Authorization filters run first in the pipeline and control access to APIs. ASP.NET Core includes an [Authorization] attribute that you can apply to action methods so that only logged-in users can execute the action.
Resource filters run after authorization filters and again after an IActionResult has been executed. They can be used to short-circuit the pipeline so that an action method is never executed. They can also be used to customize the model-binding process for an action method.
Action filters run after model binding has occurred and before an action method executes. They also run after the action method has executed. They can be used to extract common code out of an action method to prevent duplication. They don’t execute for Razor Pages, only for MVC controllers.
The ControllerBase base class also implements IActionFilter and IAsyncActionFilter. They run at the start and end of the action filter pipeline, regardless of the ordering or scope of other action filters. They can be used to create action filters that are specific to one controller.
Page filters run three times: after page handler selection, after model binding, and after the page handler method executes. You can use page filters for similar purposes as action filters. Page filters execute only for Razor Pages; they don’t run for MVC controllers.
Razor Page PageModels implement IPageFilter and IAsyncPageFilter, so they can be used to implement page-specific page filters. These are rarely used, as you can typically achieve similar results with simple private methods.
Exception filters execute after action and page filters, when an action method or page handler has thrown an exception. They can be used to provide custom error handling specific to the action executed.
Generally, you should handle exceptions at the middleware level, but you can use exception filters to customize how you handle exceptions for specific actions, controllers, or Razor Pages.
Result filters run before and after an IActionResult is executed. You can use them to control how the action result is executed or to completely change the action result that will be executed.
All filters can short-circuit the pipeline by setting a response. This generally prevents the request progressing further in the filter pipeline, but the exact behavior varies with the type of filter that is short-circuited.
Result filters aren’t executed when you short-circuit the pipeline using authorization, resource, or exception filters.

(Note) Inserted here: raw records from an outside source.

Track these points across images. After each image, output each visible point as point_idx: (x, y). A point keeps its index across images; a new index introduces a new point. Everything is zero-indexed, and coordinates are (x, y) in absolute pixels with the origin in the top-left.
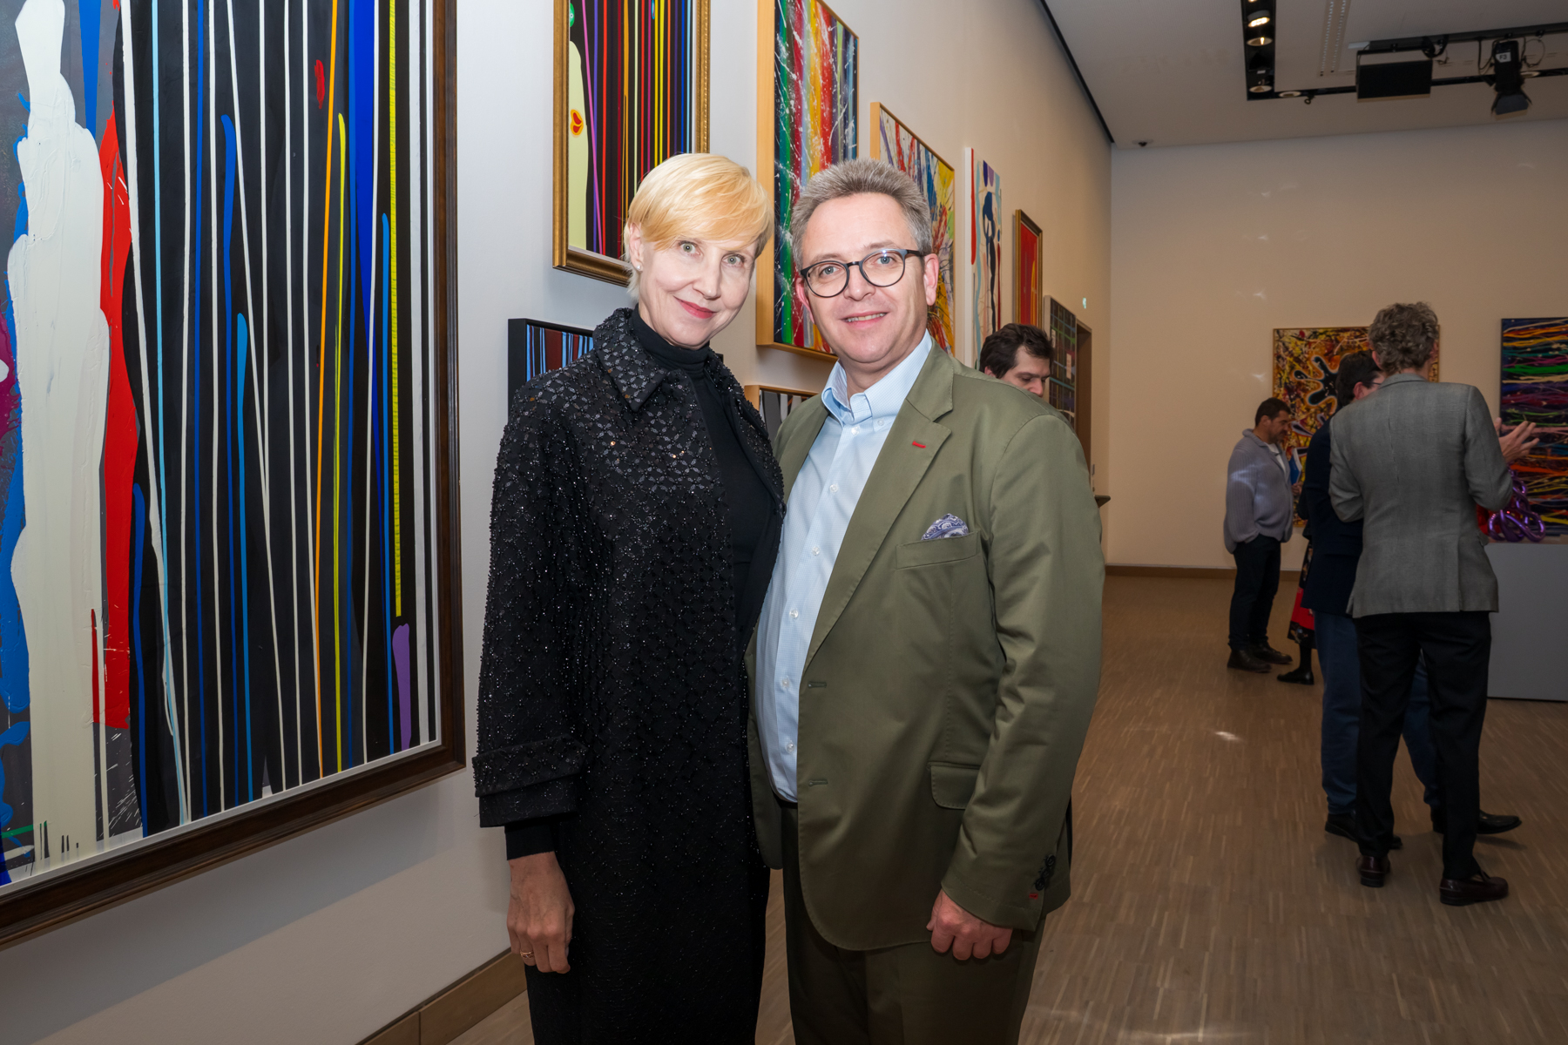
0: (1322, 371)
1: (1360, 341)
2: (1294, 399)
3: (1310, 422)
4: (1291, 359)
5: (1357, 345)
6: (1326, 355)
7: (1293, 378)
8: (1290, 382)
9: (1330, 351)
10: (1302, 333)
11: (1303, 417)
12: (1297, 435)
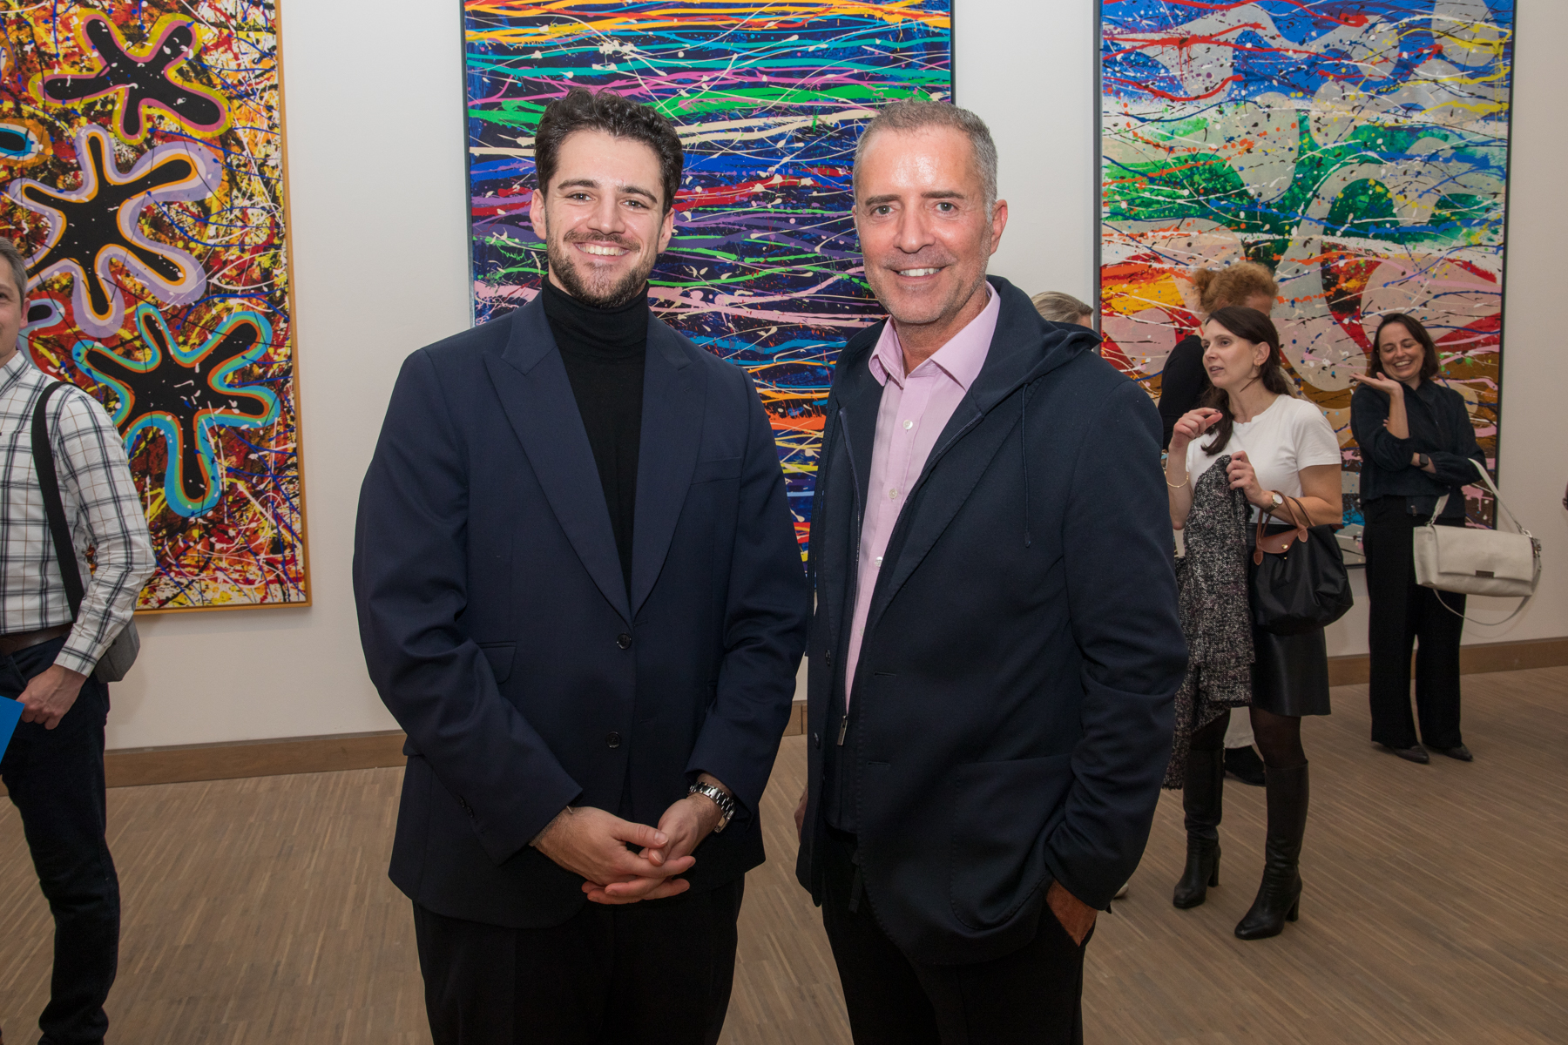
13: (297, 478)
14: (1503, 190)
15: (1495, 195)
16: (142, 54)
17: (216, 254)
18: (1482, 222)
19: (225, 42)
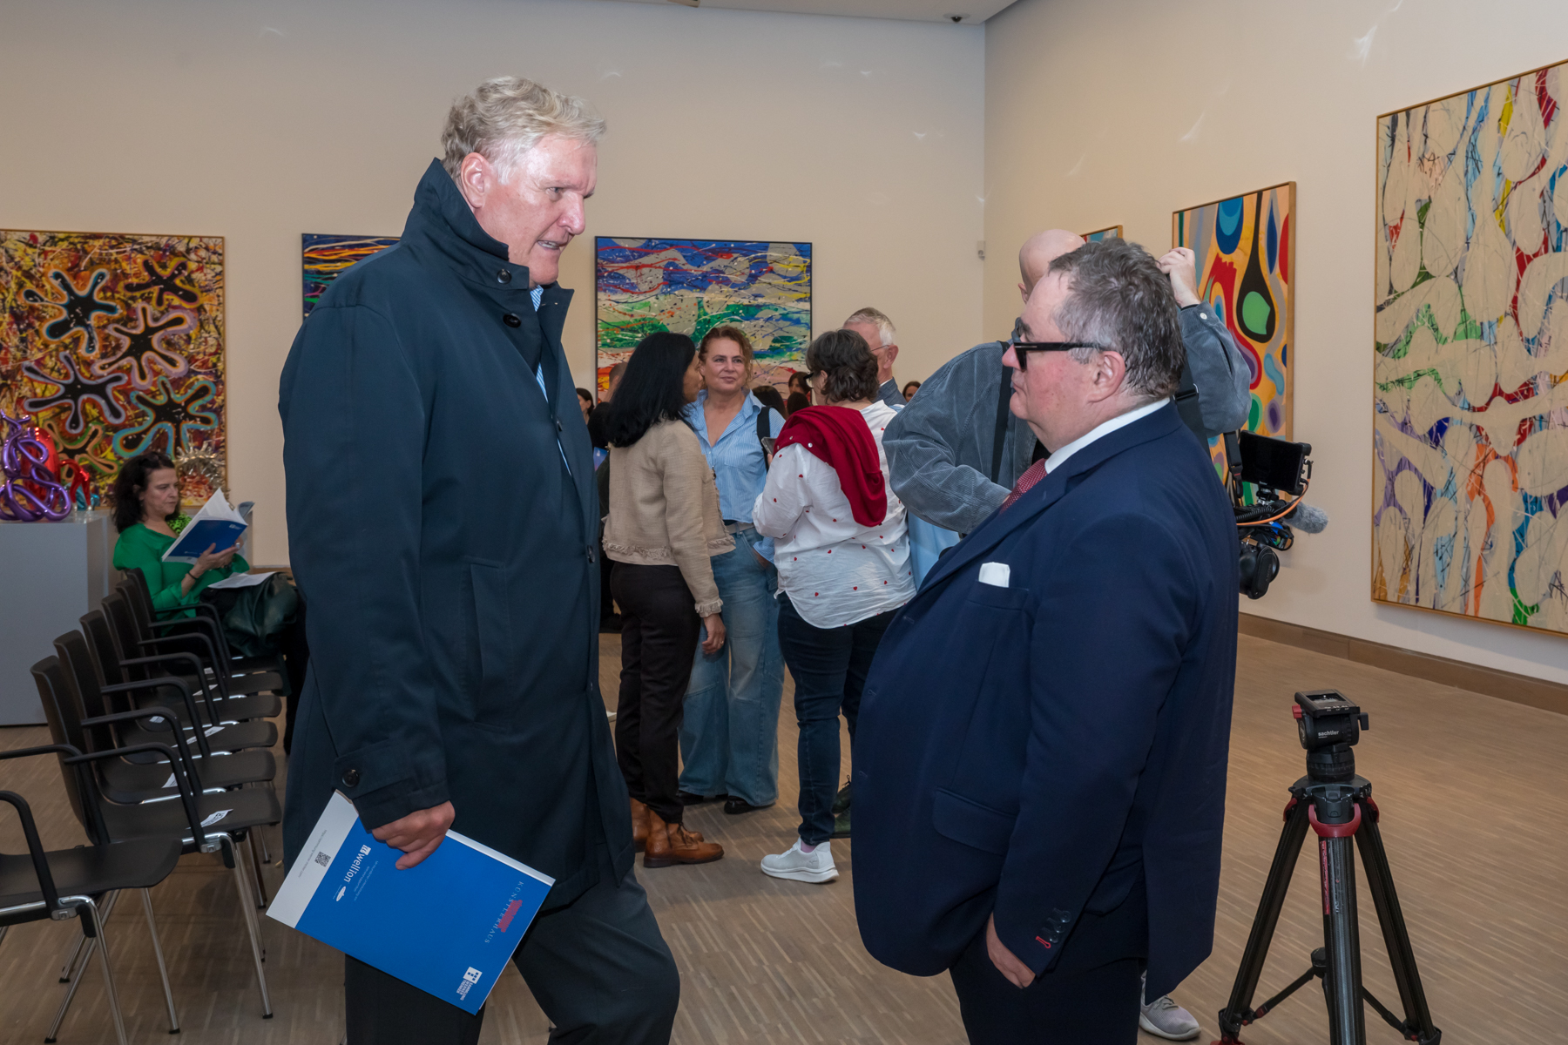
0: (65, 293)
1: (117, 253)
2: (25, 330)
3: (50, 363)
4: (19, 274)
5: (113, 258)
6: (69, 270)
7: (22, 300)
8: (18, 306)
9: (75, 265)
10: (33, 238)
11: (40, 355)
12: (31, 381)
13: (224, 452)
14: (809, 334)
15: (805, 336)
16: (166, 273)
17: (193, 357)
18: (798, 350)
19: (200, 269)
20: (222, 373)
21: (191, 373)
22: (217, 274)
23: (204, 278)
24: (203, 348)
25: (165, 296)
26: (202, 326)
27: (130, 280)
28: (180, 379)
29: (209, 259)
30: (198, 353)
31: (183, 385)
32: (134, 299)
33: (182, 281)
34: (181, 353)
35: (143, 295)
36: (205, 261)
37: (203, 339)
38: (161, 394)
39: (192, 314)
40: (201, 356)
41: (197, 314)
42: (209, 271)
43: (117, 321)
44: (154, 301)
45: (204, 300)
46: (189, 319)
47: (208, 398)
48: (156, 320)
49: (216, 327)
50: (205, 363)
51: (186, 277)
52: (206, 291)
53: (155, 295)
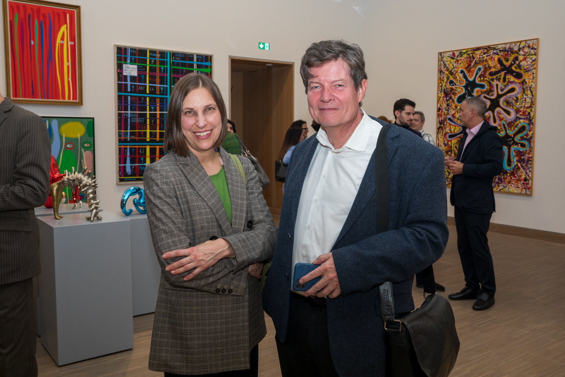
0: (464, 80)
1: (487, 56)
2: (449, 100)
3: (457, 116)
4: (447, 73)
5: (485, 59)
6: (467, 68)
7: (449, 86)
8: (447, 88)
9: (469, 65)
10: (454, 54)
11: (453, 112)
12: (450, 125)
20: (533, 118)
21: (518, 118)
22: (533, 61)
23: (526, 64)
24: (524, 104)
25: (507, 77)
26: (524, 92)
27: (491, 70)
28: (512, 122)
29: (530, 53)
30: (521, 107)
31: (513, 126)
32: (493, 80)
33: (515, 67)
34: (513, 108)
35: (497, 77)
36: (527, 54)
37: (524, 99)
38: (502, 131)
39: (519, 85)
40: (522, 109)
41: (522, 85)
42: (529, 60)
43: (485, 92)
44: (502, 80)
45: (526, 77)
46: (518, 88)
47: (525, 133)
48: (502, 90)
49: (531, 92)
50: (524, 112)
51: (517, 65)
52: (527, 72)
53: (502, 77)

You can ensure that result filters also run for these short-circuit cases by implementing a result filter as IAlwaysRunResultFilter or IAsyncAlwaysRunResultFilter.
You can use ServiceFilterAttribute and TypeFilterAttribute to allow dependency injection in your custom filters. ServiceFilterAttribute requires that you register your filter and all its dependencies with the DI container, whereas TypeFilterAttribute requires only that the filter’s dependencies have been registered.